[What is required]: Which lines in the rows below contain the word "common"? Report each of them in full.
* Start Material for this task *
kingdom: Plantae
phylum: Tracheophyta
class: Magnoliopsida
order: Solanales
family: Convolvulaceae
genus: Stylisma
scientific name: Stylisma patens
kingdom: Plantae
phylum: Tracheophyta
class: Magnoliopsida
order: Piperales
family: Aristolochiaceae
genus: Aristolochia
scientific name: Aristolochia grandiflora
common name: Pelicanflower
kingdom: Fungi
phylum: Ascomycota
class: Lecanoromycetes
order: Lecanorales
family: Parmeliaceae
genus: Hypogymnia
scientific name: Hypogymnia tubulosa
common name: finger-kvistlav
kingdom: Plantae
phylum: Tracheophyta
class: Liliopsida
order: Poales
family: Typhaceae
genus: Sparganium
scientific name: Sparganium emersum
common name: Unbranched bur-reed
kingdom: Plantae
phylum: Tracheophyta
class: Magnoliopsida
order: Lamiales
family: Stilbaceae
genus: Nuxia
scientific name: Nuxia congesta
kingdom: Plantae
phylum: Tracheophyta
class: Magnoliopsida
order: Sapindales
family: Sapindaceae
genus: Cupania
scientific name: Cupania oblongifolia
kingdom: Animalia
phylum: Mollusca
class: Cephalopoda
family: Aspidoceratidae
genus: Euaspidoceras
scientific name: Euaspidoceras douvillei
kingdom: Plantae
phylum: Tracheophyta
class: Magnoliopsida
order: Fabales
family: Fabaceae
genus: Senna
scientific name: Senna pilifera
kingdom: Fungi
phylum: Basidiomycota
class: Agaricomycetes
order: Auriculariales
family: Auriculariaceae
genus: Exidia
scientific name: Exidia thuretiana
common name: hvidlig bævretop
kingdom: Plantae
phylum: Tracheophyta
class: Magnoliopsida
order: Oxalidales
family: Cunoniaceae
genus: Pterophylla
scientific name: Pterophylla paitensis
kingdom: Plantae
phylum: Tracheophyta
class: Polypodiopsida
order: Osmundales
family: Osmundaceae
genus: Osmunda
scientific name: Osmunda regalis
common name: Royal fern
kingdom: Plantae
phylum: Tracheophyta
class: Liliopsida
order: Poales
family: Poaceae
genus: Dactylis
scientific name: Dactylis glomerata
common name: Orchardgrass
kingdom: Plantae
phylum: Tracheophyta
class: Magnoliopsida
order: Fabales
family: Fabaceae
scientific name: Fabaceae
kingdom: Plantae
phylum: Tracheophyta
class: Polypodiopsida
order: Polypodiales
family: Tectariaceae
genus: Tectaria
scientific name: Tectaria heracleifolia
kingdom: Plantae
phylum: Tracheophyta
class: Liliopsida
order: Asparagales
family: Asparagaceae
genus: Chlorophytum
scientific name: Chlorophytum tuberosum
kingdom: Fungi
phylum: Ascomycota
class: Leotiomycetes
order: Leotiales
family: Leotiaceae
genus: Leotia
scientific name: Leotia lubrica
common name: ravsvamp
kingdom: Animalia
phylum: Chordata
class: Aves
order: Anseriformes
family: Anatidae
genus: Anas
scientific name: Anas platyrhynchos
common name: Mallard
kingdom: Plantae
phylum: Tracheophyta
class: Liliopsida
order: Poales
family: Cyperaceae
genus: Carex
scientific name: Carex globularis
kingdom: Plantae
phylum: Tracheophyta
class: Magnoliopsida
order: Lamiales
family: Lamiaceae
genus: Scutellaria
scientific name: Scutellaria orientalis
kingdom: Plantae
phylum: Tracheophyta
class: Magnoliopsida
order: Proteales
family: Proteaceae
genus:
* End Material for this task *
[Written response]:
common name: Pelicanflower
common name: finger-kvistlav
common name: Unbranched bur-reed
common name: hvidlig bævretop
common name: Royal fern
common name: Orchardgrass
common name: ravsvamp
common name: Mallard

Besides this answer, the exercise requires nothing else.